Finally realized that having a child with FH is impossible
Just finished yet another argument with FH regarding his permissive parenting. He is simply incapable of telling his teenage kids "no." His version is to say "I would rather that you did not" and let the kids make their own decisions. This, as expected, leads to the kids making appalling decisions and, contrary to his fervent belief, NOT learning life lessons from them because they end up getting what they want with zero consequences.
It finally hit me that I do not want to parent with him. It would be a nightmare of me having to be the disciplinarian mom 24/7 in order to balance out his "disney dad/parent as friend" style of parenting. That is no way to live. And besides, any child would naturally gravitate to the fun parent rather than the strict one and I would have a lovely case of PAS in my very own home. Not to mention a child that is a carbon copy of the spoiled rotten entitled children that he has already produced. There is no way in hell I could live with a child of mine turning out that way. I would have to hang my head in shame.
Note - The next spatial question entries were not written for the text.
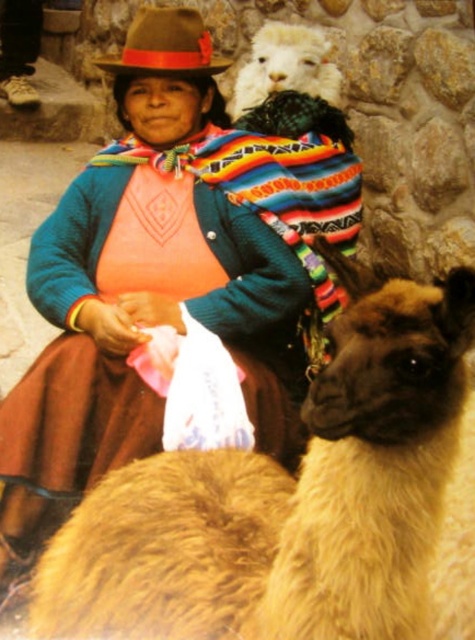
Question: Which object is positioned closest to the white woolen alpaca at upper center?

Choices:
 (A) brown felt hat at upper center
 (B) fuzzy beige alpaca at center

Answer: (A)

Question: Is fuzzy beige alpaca at center to the right of white woolen alpaca at upper center from the viewer's perspective?

Choices:
 (A) yes
 (B) no

Answer: (B)

Question: Does knitted wool sweater at center have a smaller size compared to brown felt hat at upper center?

Choices:
 (A) no
 (B) yes

Answer: (A)

Question: Which object appears farthest from the camera in this image?

Choices:
 (A) fuzzy beige alpaca at center
 (B) brown felt hat at upper center
 (C) knitted wool sweater at center

Answer: (B)

Question: Is knitted wool sweater at center to the left of brown felt hat at upper center from the viewer's perspective?

Choices:
 (A) no
 (B) yes

Answer: (A)

Question: Which of the following is the closest to the observer?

Many people end up raising children with people whose parenting styles do not mesh with theirs. But they had no way of knowing until the children came along. I, however, already know how FH functions as a parent. If I adopted a child with him, I would have only myself to blame for the chaos that would result. So my choice is to stay with him - because I genuinely do love him - and remain childless or leave and either find a man whose parenting style is compatible with mine or be a single mother. Thanks, FH, really. Can't tell you how much I appreciate this side-effect of being with you!